Our approach is to start with the basics of representative consensus protocols where we start from classic consensus protocols and show how they can be extended to support better performance, extended features, and/or adapt to different system models. Then, we show how consensus can be utilized as a tool in the development of distributed data management. For each data management problem, we start by showing a basic solution to the problem and highlighting its shortcomings that invites the utilization of consensus. Then, we demonstrate the integration of consensus to overcome these shortcomings and provide desired design features. We provide examples of each type of integration of consensus in distributed data management as well as an analysis of the integration and its implications.
Consensus is the problem of making distributed nodes reach agreement. It is a basic building block that can be used in more complex distributed data management systems while retaining correctness guarantees of the state of the data and its recovery. Solving the intricacies of distributed coordination, network uncertainties, and failures in such complex data management problems is a daunting challenge. This has led many systems designers to utilize consensus as a tool to build more complex distributed protocols. Consensus has thus influenced data management systems and research for many decades.

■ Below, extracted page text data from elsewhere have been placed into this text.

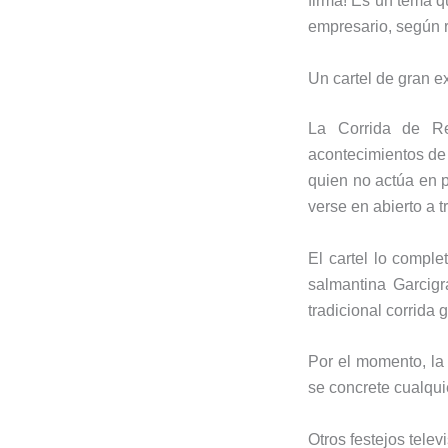
firma! Es un tema 
empresario, según r
Un cartel de gran e
La Corrida de Re
acontecimientos de 
quien no actúa en 
verse en abierto a 
El cartel lo compl
salmantina
Garcig
tradicional corrida
Por el momento, la 
se concrete cualqui
Otros festejos tele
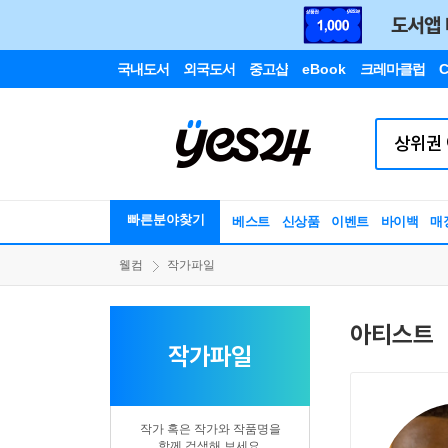
국내도서
외국도서
중고샵
eBook
크레마클럽
C
빠른분야찾기
베스트
신상품
이벤트
바이백
매
웰컴
작가파일
아티스트
작가파일
작가 혹은 작가와 작품명을
함께 검색해 보세요.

This monograph provides a foundation for the reader to understand the use of consensus protocols in data management systems and aims to empower data management researchers and practitioners to pursue work that utilizes and innovates consensus for their data management applications. It presents the foundations of consensus and consensus in data management by pointing out work that has been influential or representative of the data management areas the authors explore. They start with an introduction to the principles of consensus and then present background on the use of consensus in data management. They show how consensus is used for the distributed atomic commit problem and how it is used in replication protocols where data copies are distributed across different nodes. They further expand the scope of the crash-tolerant commit protocols to handle arbitrary failures by exploring the seminal fault-tolerant consensus protocol known as Practical Byzantine Fault Tolerance (Pbft). For each data management problem, the authors present a basic solution and highlight its shortcomings that invites the utilization of consensus. They then demonstrate the integration of consensus to overcome these shortcomings and provide desired design features, providing examples of each type of integration of consensus as well as an analysis of the integration and its implications. The monograph concludes with a summary and a discussion of future directions.